Réflexions sur les prophètes et le prophétisme

Maintenant que nous en avons étudié plusieurs, il est possible de faire quelques remarques générales sur les prophètes du Seigneur dans le peuple de Dieu.

Notre mot français "prophète" vient du grec et veut dire "quelqu'un qui parle pour" un autre. C'est un bon départ pour nous. Les prophètes parlaient, et ils parlaient pour le Seigneur (on pourrait également dire 'au nom' du Seigneur). Les prophètes se voyaient eux-mêmes comme les messagers de Dieu, ses porte-parole; c'est pourquoi ils introduisent ou concluent si souvent leurs prophéties par l'expression "dit le Seigneur" ou quelque chose d'analogue.

Leur rencontre du Seigneur

Comment les prophètes ont-ils discerné ce que Dieu voulait qu'ils communiquent? Nous devons considérer leurs rencontres personnelles du Seigneur, mais auparavant nous devons envisager les prophètes comme des membres du peuple de Dieu. Les prophètes étaient convaincus que Dieu avait déjà parlé à son peuple; il s'était déjà fait connaître de lui dans le passé.
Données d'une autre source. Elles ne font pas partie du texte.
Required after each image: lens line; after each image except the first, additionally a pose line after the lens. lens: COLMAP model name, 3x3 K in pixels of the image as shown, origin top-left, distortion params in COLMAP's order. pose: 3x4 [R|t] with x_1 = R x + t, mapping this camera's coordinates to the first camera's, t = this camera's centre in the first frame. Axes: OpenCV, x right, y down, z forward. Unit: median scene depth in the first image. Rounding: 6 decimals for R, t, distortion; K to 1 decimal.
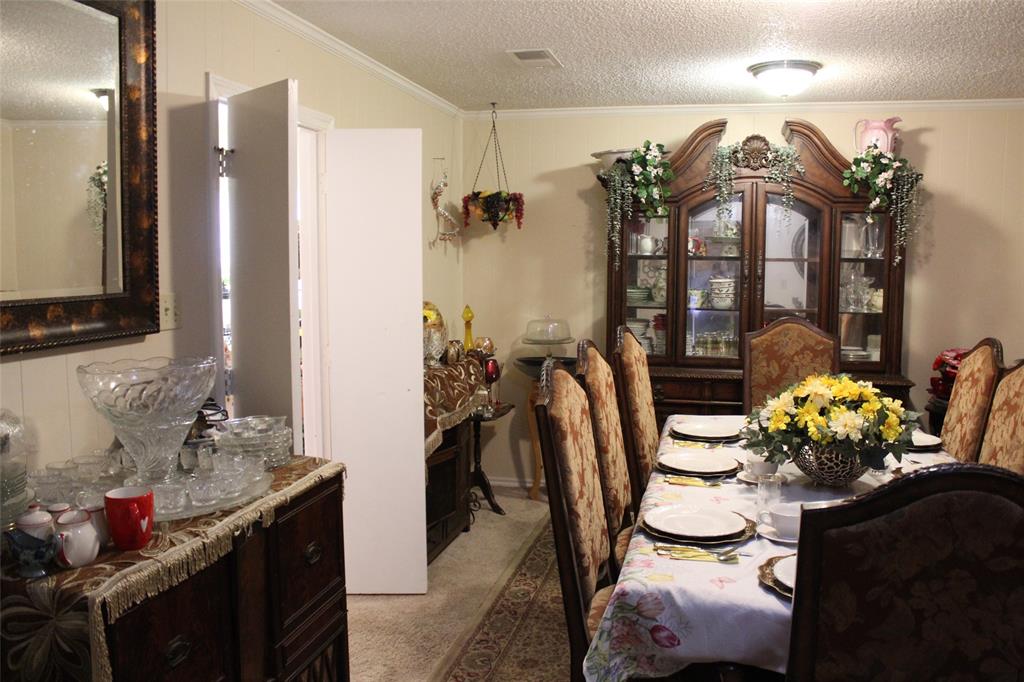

En tant que membres du peuple, ils avaient entendu la parole de Dieu dans le récit des traditions des patriarches Abraham, Isaac et Jacob; ils avaient fait la connaissance du Seigneur dans l'Exode et l'Alliance, les pérégrinations dans le désert, la vie de Moïse, et dans le choix qu'il avait fait de David. Les paroles et les hauts faits de Dieu dans le passé leur parlaient avec force. Plongés dans leur passé, les prophètes, comme Élie, se nourrissaient aux sources de leur foi. En y découvrant Dieu, ils savaient qu'il était vrai pour eux, leur contemporain.
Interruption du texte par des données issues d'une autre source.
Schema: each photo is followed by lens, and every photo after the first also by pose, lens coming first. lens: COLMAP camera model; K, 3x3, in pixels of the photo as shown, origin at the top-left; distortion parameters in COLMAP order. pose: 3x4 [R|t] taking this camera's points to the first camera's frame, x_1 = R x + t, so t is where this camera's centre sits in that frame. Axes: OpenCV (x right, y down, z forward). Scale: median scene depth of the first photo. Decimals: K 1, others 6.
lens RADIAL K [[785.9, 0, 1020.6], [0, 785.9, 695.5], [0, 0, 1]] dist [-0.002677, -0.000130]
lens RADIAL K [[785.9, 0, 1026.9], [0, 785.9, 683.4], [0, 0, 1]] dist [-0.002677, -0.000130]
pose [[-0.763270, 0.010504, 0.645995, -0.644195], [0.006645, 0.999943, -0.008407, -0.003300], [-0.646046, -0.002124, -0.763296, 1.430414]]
Les prophètes n'étaient pas des philosophes qui contemplaient la réalité et émettaient des vérités universelles; ce n'étaient pas non plus de ces mystiques que leurs méditations élèvent au-dessus des événements ordinaires de la vie. Leur découverte n'était pas celle de nobles vérités, ou d'un état de prière euphorique, mais une rencontre du Seigneur tel qu'il s'était lui-même révélé. Le Seigneur est celui qui les a sauvés d'Égypte, les a appelés à un grand avenir en se les associant par l'Alliance, leur a donné de bonnes lois, de grands chefs et une bonne terre. Ce n'était pas une généralité, mais une personne avec un nom. Il n'était pas le sujet de discussions philosophiques, mais le Seigneur dont ils partageaient les émotions. Pour Amos, c'était une colère indignée devant les injustices scandaleuses dans le peuple. Pour Osée, tenir un enfant, embrasser sa femme, souffrir d'être rejeté étaient des expériences du Seigneur. En attribuant à Dieu des émotions humaines, les prophètes ne communiquent pas un Être abstrait, mais le Seigneur, qui connaît, qui s'intéresse, qui s'engage, le Dieu vivant.
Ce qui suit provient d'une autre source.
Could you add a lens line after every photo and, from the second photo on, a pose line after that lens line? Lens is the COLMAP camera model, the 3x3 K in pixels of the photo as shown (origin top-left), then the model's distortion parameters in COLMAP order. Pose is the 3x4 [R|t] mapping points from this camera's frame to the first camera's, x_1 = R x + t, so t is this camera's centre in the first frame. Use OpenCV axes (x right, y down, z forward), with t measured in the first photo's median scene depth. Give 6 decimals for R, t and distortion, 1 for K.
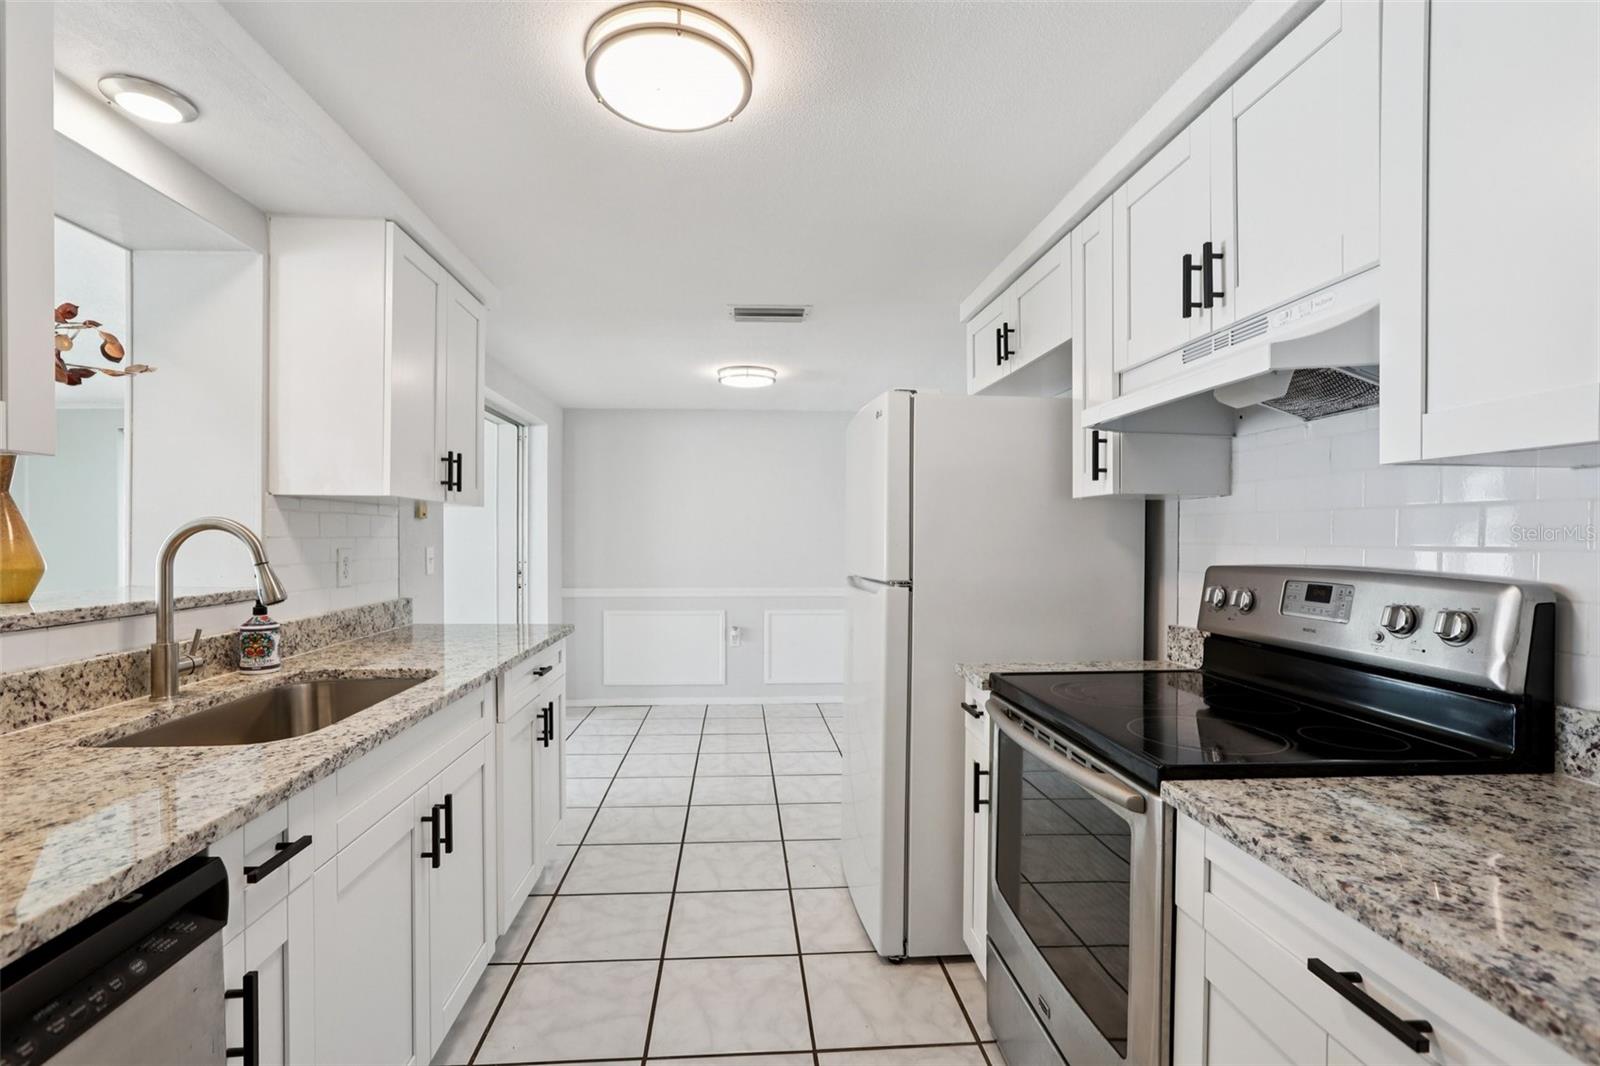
lens RADIAL K [[741.0, 0, 789.6], [0, 741.0, 537.8], [0, 0, 1]] dist [-0.034913, 0.025403]
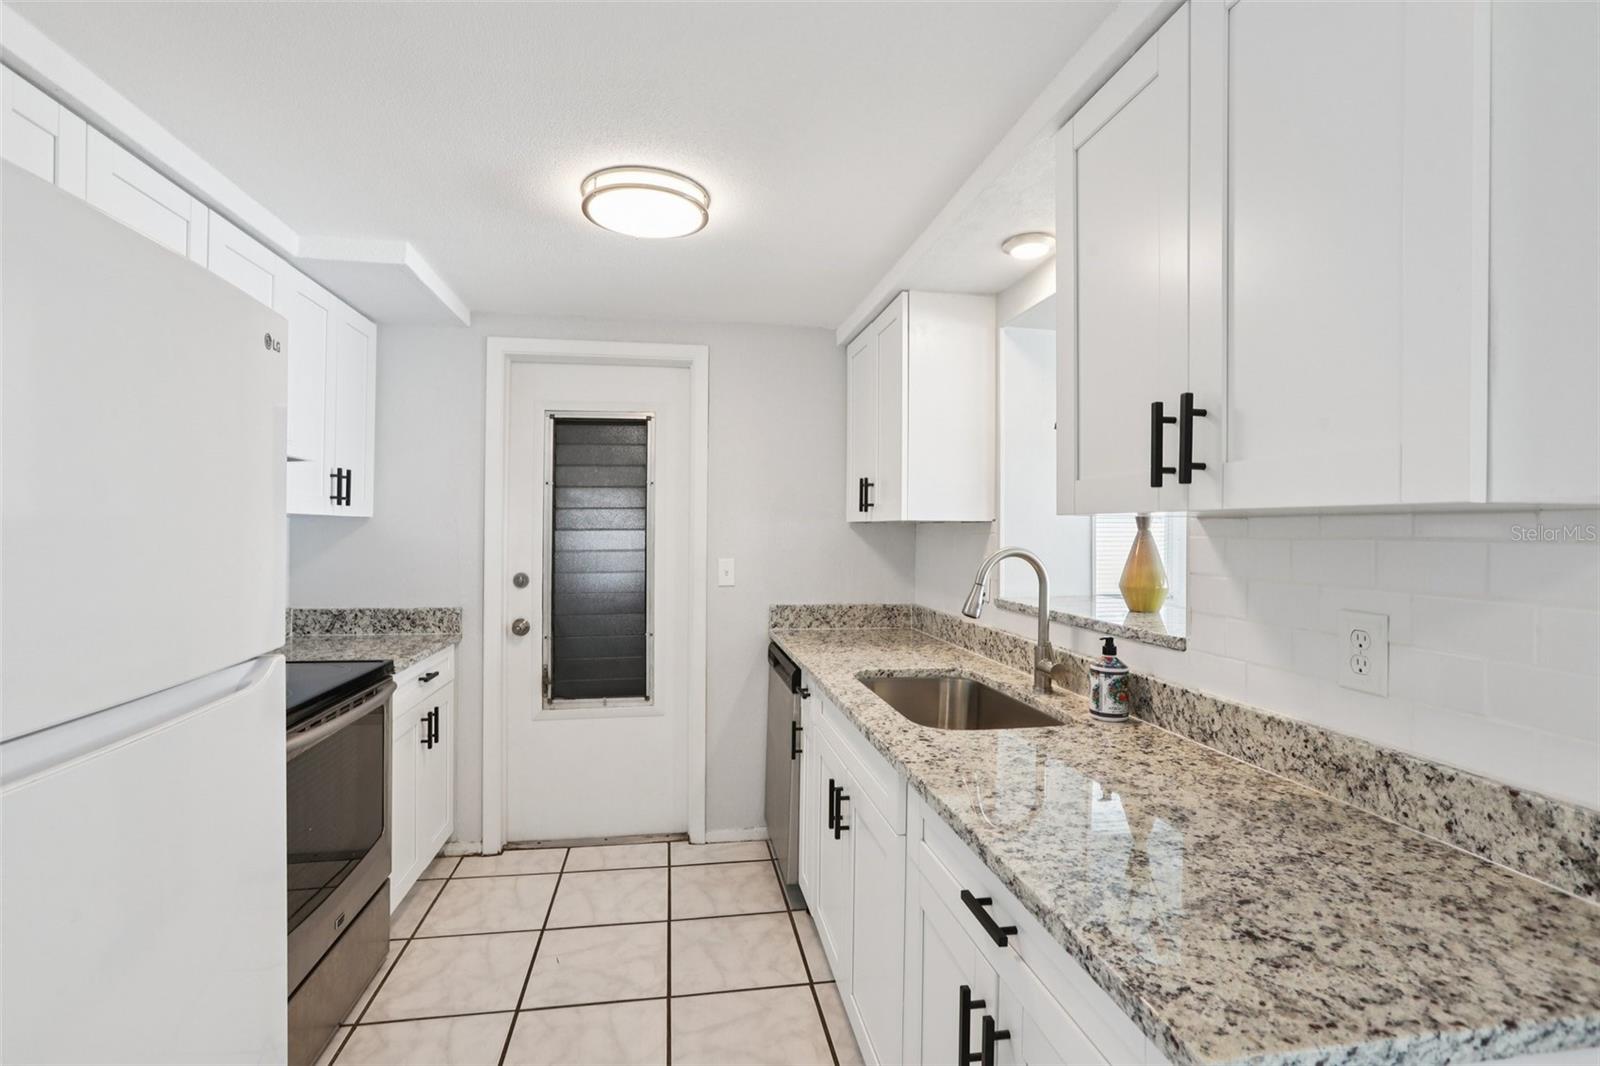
lens RADIAL K [[741.0, 0, 789.6], [0, 741.0, 537.8], [0, 0, 1]] dist [-0.034913, 0.025403]
pose [[-0.996359, -0.012831, -0.084292, -0.266349], [-0.014017, 0.999811, 0.013490, -0.050056], [0.084103, 0.014622, -0.996350, 2.022902]]
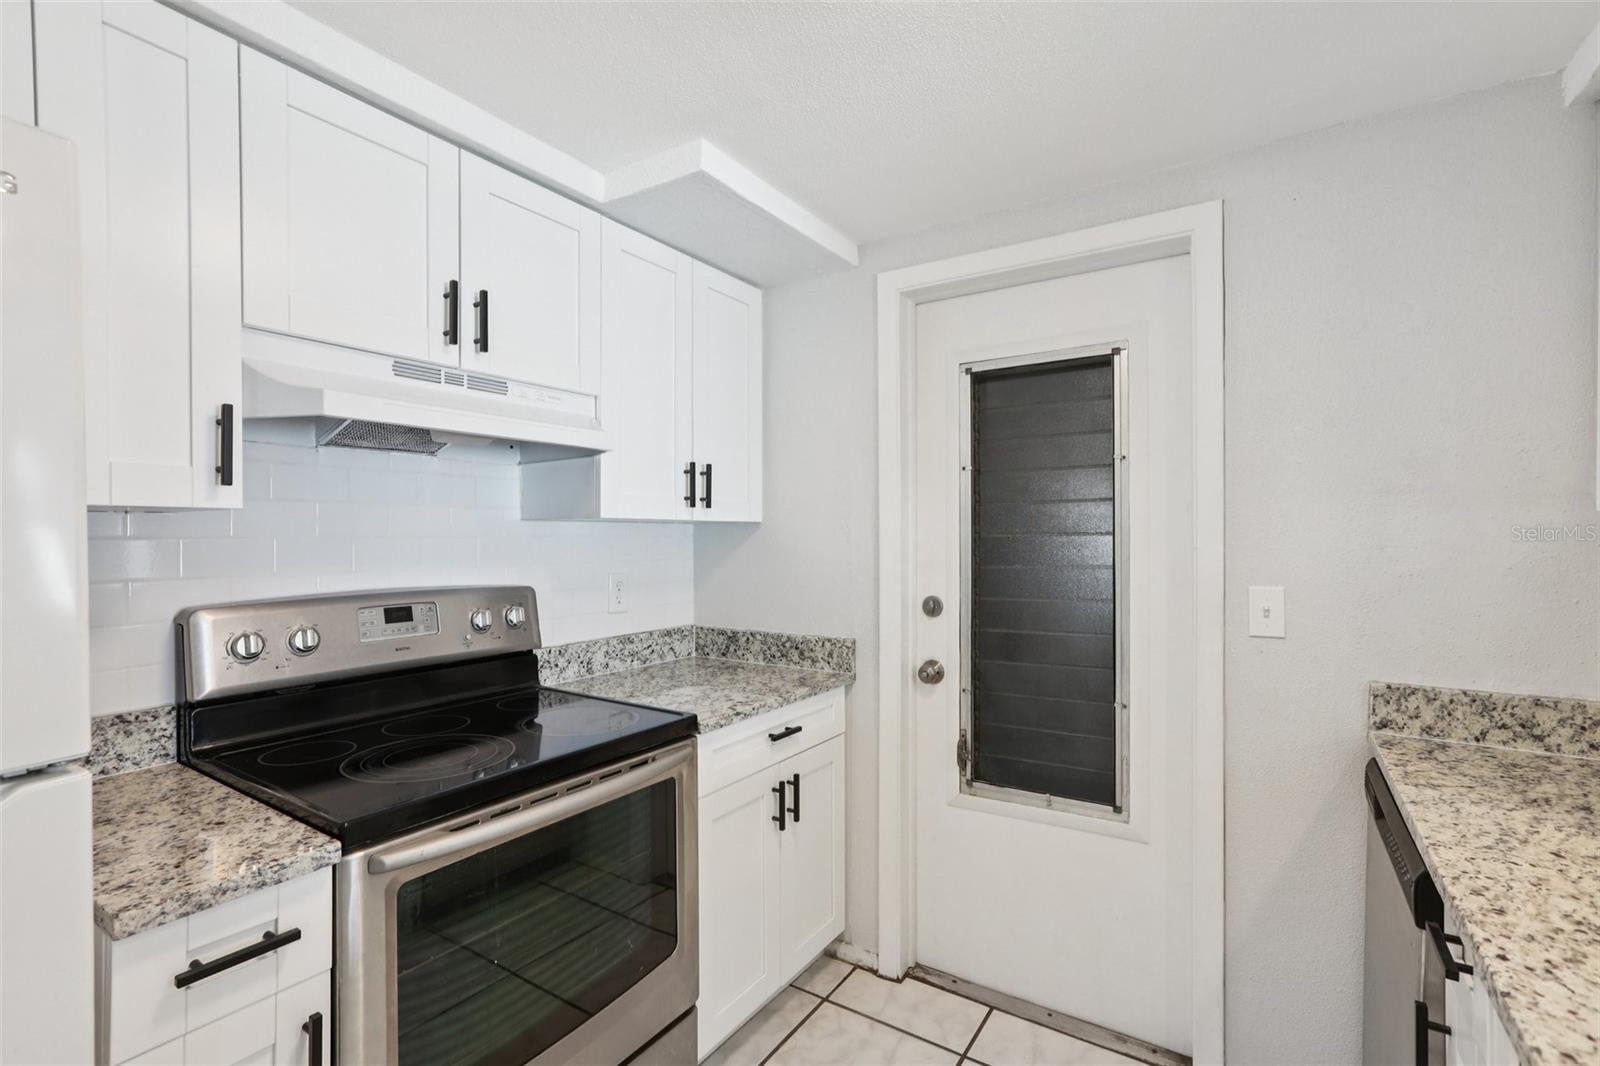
lens RADIAL K [[741.0, 0, 789.6], [0, 741.0, 537.8], [0, 0, 1]] dist [-0.034913, 0.025403]
pose [[-0.791466, -0.006933, 0.611174, -0.364159], [-0.001894, 0.999959, 0.008891, -0.044009], [-0.611210, 0.005879, -0.791447, 1.314645]]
Leur expérience de Dieu n'était pas d'un Dieu isolé dans l'éternité, mais plongé dans le temps dans la merveilleuse possibilité de la vraie paix qu'il avait révélée. L'Exode, l'Alliance, l'idéal de la royauté symbolisé en David, tout cela exprimait cette possibilité d'harmonie entre Dieu, le peuple et la terre. Les prophètes parlent autant des rapports entre humains et de l'utilisation des biens de la terre que de la relation entre Dieu et le peuple. Tous ces rapports sont liés entre eux; il n'est pas possible d'en briser un sans briser les autres. De fait, les prophètes sont les plus durs pour ceux qui s'isolent et donnent la plus grande importance à leur relation à Dieu, aux dépens des autres relations. Ces gens-là, croient les prophètes, comprennent Dieu comme l'Être suprêmement égoïste qui fermera les yeux sur ce que son adorateur fera à ses frères, tant que ce dernier satisfera son insatiable appétit de rituel et d'attention liturgique. Un tel dieu est Baal, ce n'est pas le Seigneur Dieu d'Israël.